(EXTRACTED TEXT)
+-------+

So what is your point? Only women who are thin have the right to date tall men with lots of money? If the tall men with lots of money see something in those overweight women that they found attractive, what business is it of yours if they date? Also what does the woman's weight have to do with the men being tall and wealthy? Maybe the women were also tall and wealthy. If so would they then be "allowed" to date the tall wealthy men or would they still be excluded because they are fat? So your not really saying that the OP's fat friend was wrong for rejecting the fat girl because he was also fat. What you are really saying is that a fat person has so little value that they should not have the right to reject anyone for any reason!!!
SHAME ON YOU!!!

+-------+

[Structured pose outputs]
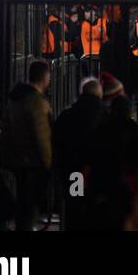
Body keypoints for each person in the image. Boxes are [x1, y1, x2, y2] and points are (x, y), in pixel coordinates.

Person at [0, 59, 53, 231]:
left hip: (16, 158)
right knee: (30, 205)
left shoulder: (15, 99)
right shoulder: (36, 102)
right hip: (32, 161)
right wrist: (48, 162)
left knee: (23, 202)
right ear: (45, 77)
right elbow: (42, 135)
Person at [52, 76, 105, 230]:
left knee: (73, 207)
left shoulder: (66, 115)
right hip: (95, 173)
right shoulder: (104, 115)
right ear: (99, 94)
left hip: (73, 171)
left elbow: (56, 141)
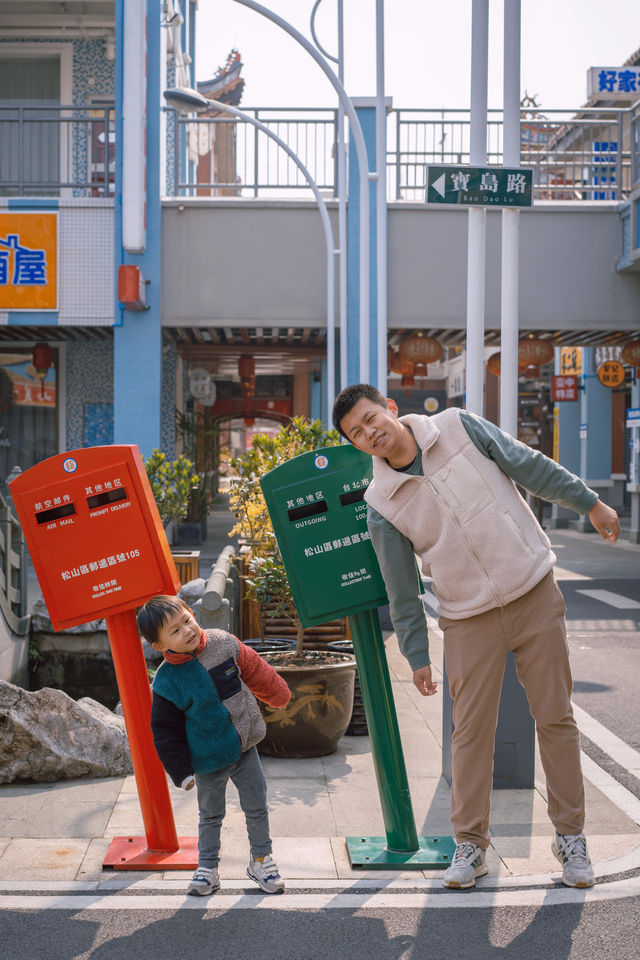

+-------+

(REQUIREMENT A)
Write out the passage from the comment on dating and weight, starting at "So what is your" and ending at "SHAME ON YOU!!!".
(REQUIREMENT B)
In the comment on dating and weight, what does the writer claim the other person is really saying about a fat person?

(OUTPUT A)
So what is your point? Only women who are thin have the right to date tall men with lots of money? If the tall men with lots of money see something in those overweight women that they found attractive, what business is it of yours if they date? Also what does the woman's weight have to do with the men being tall and wealthy? Maybe the women were also tall and wealthy. If so would they then be "allowed" to date the tall wealthy men or would they still be excluded because they are fat? So your not really saying that the OP's fat friend was wrong for rejecting the fat girl because he was also fat. What you are really saying is that a fat person has so little value that they should not have the right to reject anyone for any reason!!!
SHAME ON YOU!!!

(OUTPUT B)
That a fat person has so little value that they should not have the right to reject anyone for any reason.